**Required work:**
Beneath this line are entries. Copy the range from the line with "Der Eintritt ist frei." to the line with "asiakastietoja suojaamattomassa sähköpostissa.", ends included, exactly; leave pictures out.

**Task data:**
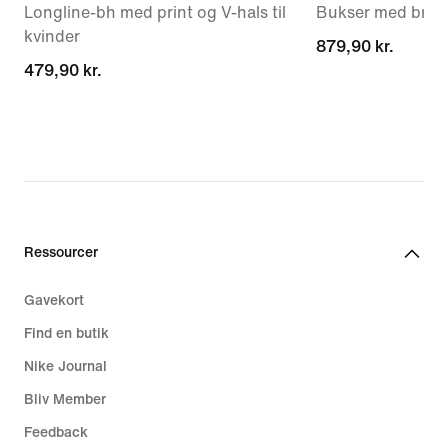
Longline-bh med print og V-hals til
Bukser med brede
kvinder
879,90 kr.
879,90 kr.
479,90 kr.
479,90 kr.
Ressourcer
Gavekort
Find en butik
Nike Journal
Bliv Member
Feedback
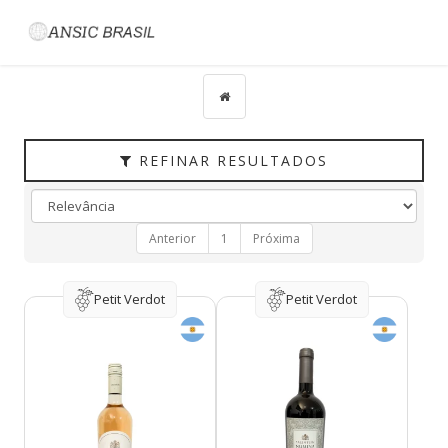
Filtrar
CATEGORIAS
TIPO
PAÍS
REFINAR RESULTADOS
UVAS
VINÍCOLA
Anterior
1
Próxima
REGIÃO
HARMONIZAÇÃO
Petit Verdot
Petit Verdot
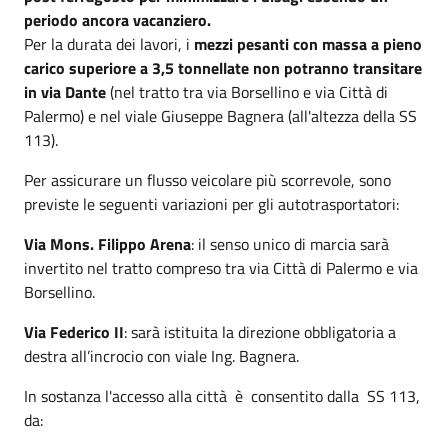
periodo ancora vacanziero.
Per la durata dei lavori, i
mezzi pesanti con massa a pieno
carico superiore a 3,5 tonnellate non potranno transitare
in via Dante
(nel tratto tra via Borsellino e via Città di
Palermo) e nel viale Giuseppe Bagnera (all'altezza della SS
113).
Per assicurare un flusso veicolare più scorrevole, sono
previste le seguenti variazioni per gli autotrasportatori:
Via Mons. Filippo Arena
: il senso unico di marcia sarà
invertito nel tratto compreso tra via Città di Palermo e via
Borsellino.
Via Federico II
: sarà istituita la direzione obbligatoria a
destra all’incrocio con viale Ing. Bagnera.
In sostanza l'accesso alla città è consentito dalla SS 113,
da:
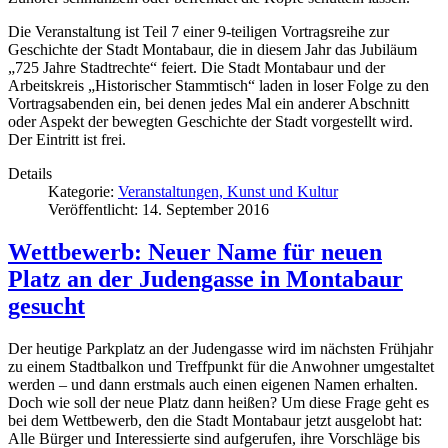
Die Veranstaltung ist Teil 7 einer 9-teiligen Vortragsreihe zur
Geschichte der Stadt Montabaur, die in diesem Jahr das Jubiläum
„725 Jahre Stadtrechte“ feiert. Die Stadt Montabaur und der
Arbeitskreis „Historischer Stammtisch“ laden in loser Folge zu den
Vortragsabenden ein, bei denen jedes Mal ein anderer Abschnitt
oder Aspekt der bewegten Geschichte der Stadt vorgestellt wird.
Der Eintritt ist frei.
Details
Kategorie:
Veranstaltungen, Kunst und Kultur
Veröffentlicht: 14. September 2016
Wettbewerb: Neuer Name für neuen
Platz an der Judengasse in Montabaur
gesucht
Der heutige Parkplatz an der Judengasse wird im nächsten Frühjahr
zu einem Stadtbalkon und Treffpunkt für die Anwohner umgestaltet
werden – und dann erstmals auch einen eigenen Namen erhalten.
Doch wie soll der neue Platz dann heißen? Um diese Frage geht es
bei dem Wettbewerb, den die Stadt Montabaur jetzt ausgelobt hat:
Alle Bürger und Interessierte sind aufgerufen, ihre Vorschläge bis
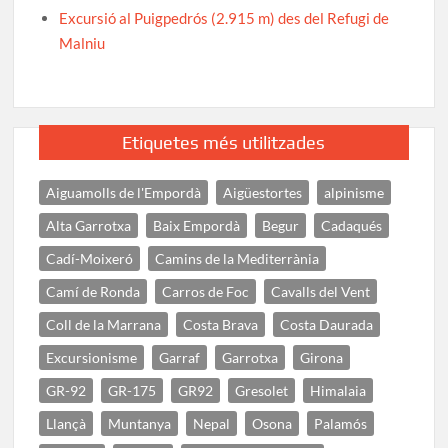
Excursió al Puigpedrós (2.915 m) des del Refugi de
Malniu
Etiquetes més utilitzades
Aiguamolls de l'Empordà
Aigüestortes
alpinisme
Alta Garrotxa
Baix Empordà
Begur
Cadaqués
Cadí-Moixeró
Camins de la Mediterrània
Camí de Ronda
Carros de Foc
Cavalls del Vent
Coll de la Marrana
Costa Brava
Costa Daurada
Excursionisme
Garraf
Garrotxa
Girona
GR-92
GR-175
GR92
Gresolet
Himalaia
Llançà
Muntanya
Nepal
Osona
Palamós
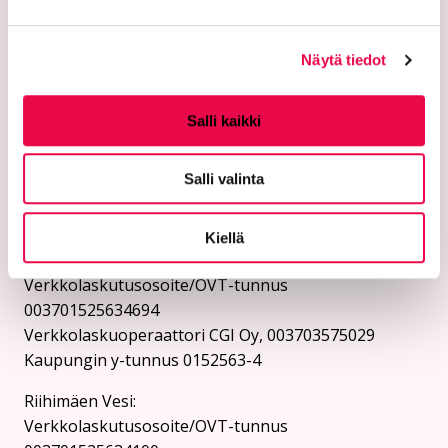
Ethän lähetä henkilötietoja tai arkaluonteisia
asiakastietoja suojaamattomassa sähköpostissa.
Kaupungin verkkosivuilta löytyy ohjeet
Näytä tiedot
turvasähköpostin lähettämiseen.
Salli kaikki
Verkkolaskutusosoitteet:
Lähetä laskut verkkolaskuina
Salli valinta
verkkolaskuosoitteeseen. Kaupunki ja Riihimäen Vesi
eivät vastaanota laskuja sähköpostin liitteenä.
Kiellä
Riihimäen kaupunki:
Verkkolaskutusosoite/OVT-tunnus
003701525634694
Verkkolaskuoperaattori CGI Oy, 003703575029
Kaupungin y-tunnus 0152563-4
Rii­hi­mäen Vesi:
Verkkolaskutusosoite/OVT-tunnus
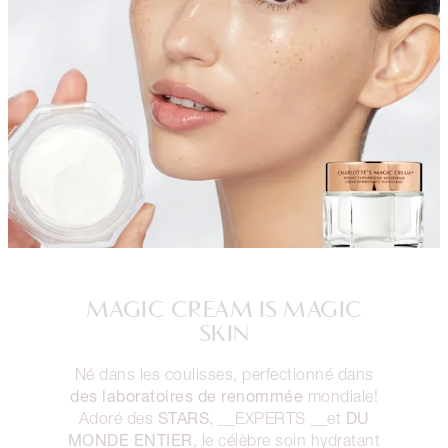
MAGIC CREAM IS MAGIC
SKIN
Né dans les coulisses, perfectionné dans
des laboratoires de renommée
mondiale!
STARS
DU
Adoré des
, __EXPERTS __et
MONDE ENTIER
, le célèbre soin hydratant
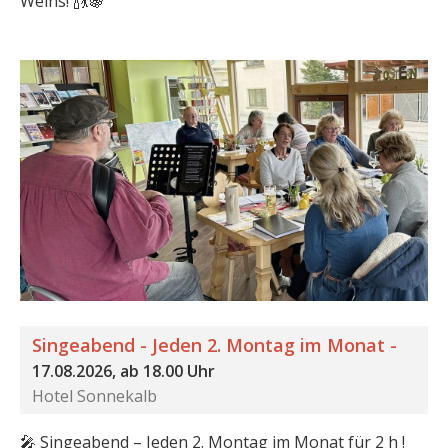
Weins! 🍾💃🍇
Singeabend - Jeden 2. Montag im Monat -
17.08.2026, ab 18.00 Uhr
Hotel Sonnekalb
🎤 Singeabend – Jeden 2. Montag im Monat für 2 h !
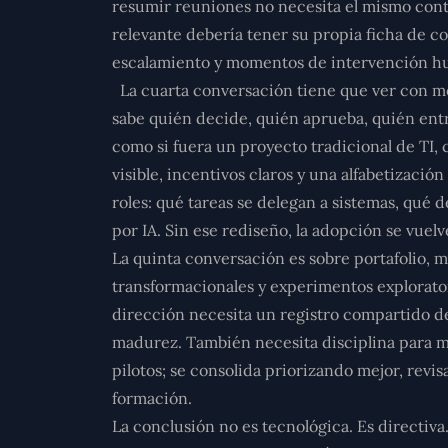
resumir reuniones no necesita el mismo cont
relevante debería tener su propia ficha de c
escalamiento y momentos de intervención 
La cuarta conversación tiene que ver con
mo
sabe quién decide, quién aprueba, quién ent
como si fuera un proyecto tradicional de TI, 
visible, incentivos claros y una alfabetizaci
roles: qué tareas se delegan a sistemas, qu
por IA. Sin ese rediseño, la adopción se vuel
La quinta conversación es sobre
portafolio, 
transformacionales y experimentos explorator
dirección necesita un registro compartido de
madurez. También necesita disciplina para ma
pilotos; se consolida priorizando mejor, revi
formación.
La conclusión no es tecnológica. Es directiv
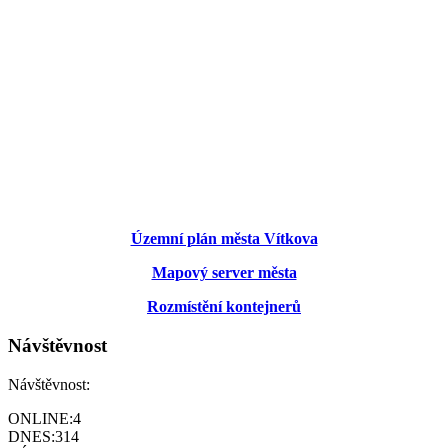
Územní plán města Vítkova
Mapový server města
Rozmístění kontejnerů
Návštěvnost
Návštěvnost:
ONLINE:
4
DNES:
314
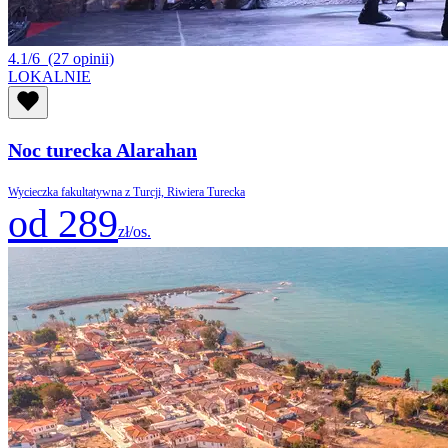
4.1/6
(27 opinii)
LOKALNIE
Noc turecka Alarahan
Wycieczka fakultatywna z Turcji, Riwiera Turecka
od 289
zł/os.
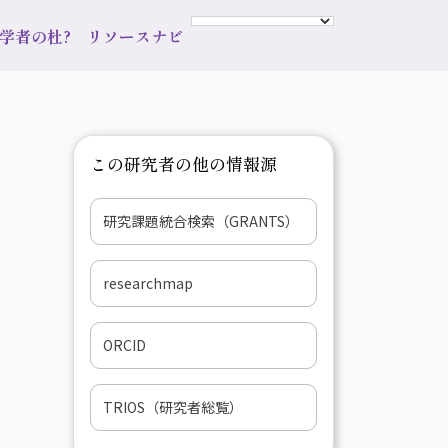
s 学者の杜?
リソースナビ
この研究者の他の情報源
研究課題統合検索（GRANTS）
researchmap
ORCID
TRIOS（研究者総覧）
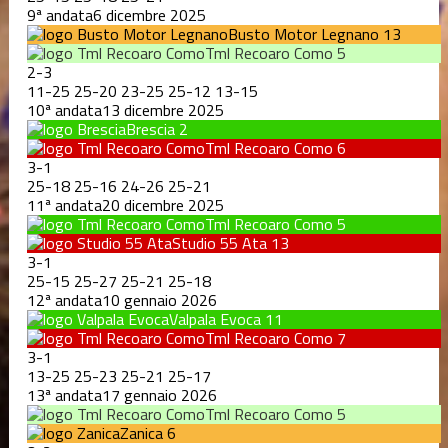
9ª andata
6 dicembre 2025
Busto Motor Legnano
13
Tml Recoaro Como
5
2
-
3
11
-
25
25
-
20
23
-
25
25
-
12
13
-
15
10ª andata
13 dicembre 2025
Brescia
2
Tml Recoaro Como
6
3
-
1
25
-
18
25
-
16
24
-
26
25
-
21
11ª andata
20 dicembre 2025
Tml Recoaro Como
5
Studio 55 Ata
13
3
-
1
25
-
15
25
-
27
25
-
21
25
-
18
12ª andata
10 gennaio 2026
Valpala Evoca
11
Tml Recoaro Como
7
3
-
1
13
-
25
25
-
23
25
-
21
25
-
17
13ª andata
17 gennaio 2026
Tml Recoaro Como
5
Zanica
6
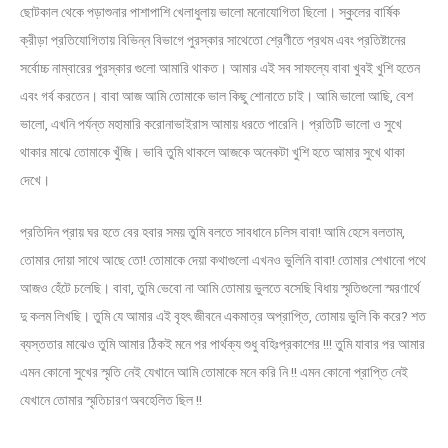
ছোটকাল থেকে পড়াশুনার পাশাপাশি খেলাধুলায় ভালো মনোযোগিতা ছিলো। স্কুলের বার্ষিক
ক্রীড়া প্রতিযোগিতায় বিভিন্ন বিভাগে পুরস্কার সাথেতো শ্রেণীতে প্রথম এবং প্রতিষ্টানের
সর্বোচ্চ নাম্বারের পুরস্কার গুলো আমারি থাকত। আমার এই সব সাফল্যে বাবা খুবই খুশি হতেন
এবং গর্ব করতেন। বাবা আজ আমি তোমাকে ভাল কিছু শোনাতে চাই। আমি ভালো আছি, বেশ
ভালো, এখনি পর্যন্ত মহামারি করোনাভাইরাস আমায় ধরতে পারেনি। প্রতিটি ভালো ও সুখে
থাকার মাঝে তোমাকে খুঁজি। ভাবি তুমি থাকলে আজকে অনেকটা খুশি হতে আমার সুখে থাকা
দেখে।
প্রতিদিন প্রায় ঘর হতে বের হবার সময় তুমি বলতে সাবধানে চলিস বাবা! আমি হেসে বলতাম,
তোমার দোয়া সাথে আছে তো! তোমাকে দেয়া কথাগুলো এখনও ভুলিনি বাবা! তোমার শেখানো পথে
আজও হেঁটে চলেছি। বাবা, তুমি ভেবো না আমি তোমায় ভুলতে বসেছি বিধায় স্মৃতিগুলো স্মরণার্থে
দু কলম লিখছি। তুমি যে আমার এই বৃহৎ জীবনে একমাত্র অপ্রাপ্তি, তোমায় ভুলি কি করে? শত
ব্যস্ততার মাঝেও তুমি আমার ঠিকই মনে পর পার্থক্য শুধু বহিঃপ্রকাশের !!! তুমি যাবার পর আমার
এমন কোনো সুখের স্মৃতি নেই যেখানে আমি তোমাকে মনে করি নি !! এমন কোনো প্রাপ্তি নেই
যেখানে তোমার স্মৃতিচারণ অবহেলিত ছিল !!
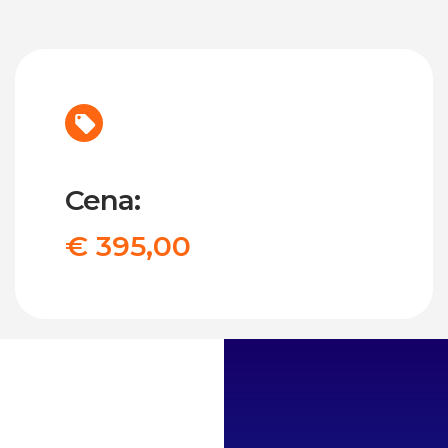
Cena:
€ 395,00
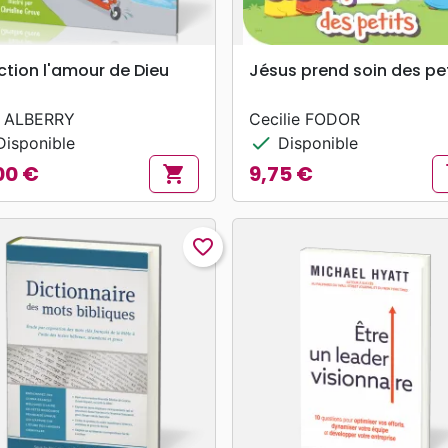
search
search
APERÇU RAPIDE
APERÇU RAPIDE
ction l'amour de Dieu
Jésus prend soin des pe
 ALBERRY
Cecilie FODOR
check
isponible
Disponible
00 €
9,75 €
shopping_cart
s
Prix
favorite_border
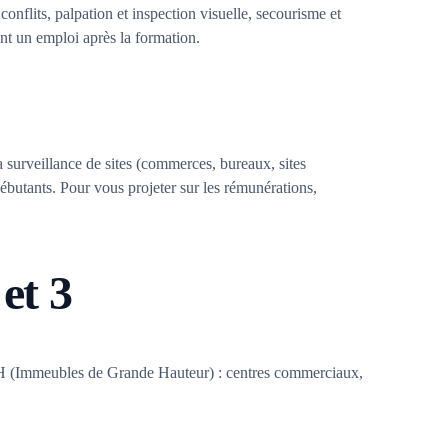
nflits, palpation et inspection visuelle, secourisme et
ent un emploi après la formation.
 surveillance de sites (commerces, bureaux, sites
 débutants. Pour vous projeter sur les rémunérations,
et 3
IGH (Immeubles de Grande Hauteur) : centres commerciaux,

**Output:**
Der Eintritt ist frei.
Details
Kategorie:
Veranstaltungen, Kunst und Kultur
Veröffentlicht: 14. September 2016
Wettbewerb: Neuer Name für neuen
Platz an der Judengasse in Montabaur
gesucht
Der heutige Parkplatz an der Judengasse wird im nächsten Frühjahr
zu einem Stadtbalkon und Treffpunkt für die Anwohner umgestaltet
werden – und dann erstmals auch einen eigenen Namen erhalten.
Doch wie soll der neue Platz dann heißen? Um diese Frage geht es
bei dem Wettbewerb, den die Stadt Montabaur jetzt ausgelobt hat:
Alle Bürger und Interessierte sind aufgerufen, ihre Vorschläge bis
Excursió al Puigpedrós (2.915 m) des del Refugi de
Malniu
Etiquetes més utilitzades
Aiguamolls de l'Empordà
Aigüestortes
alpinisme
Alta Garrotxa
Baix Empordà
Begur
Cadaqués
Cadí-Moixeró
Camins de la Mediterrània
Camí de Ronda
Carros de Foc
Cavalls del Vent
Coll de la Marrana
Costa Brava
Costa Daurada
Excursionisme
Garraf
Garrotxa
Girona
GR-92
GR-175
GR92
Gresolet
Himalaia
Llançà
Muntanya
Nepal
Osona
Palamós
Ethän lähetä henkilötietoja tai arkaluonteisia
asiakastietoja suojaamattomassa sähköpostissa.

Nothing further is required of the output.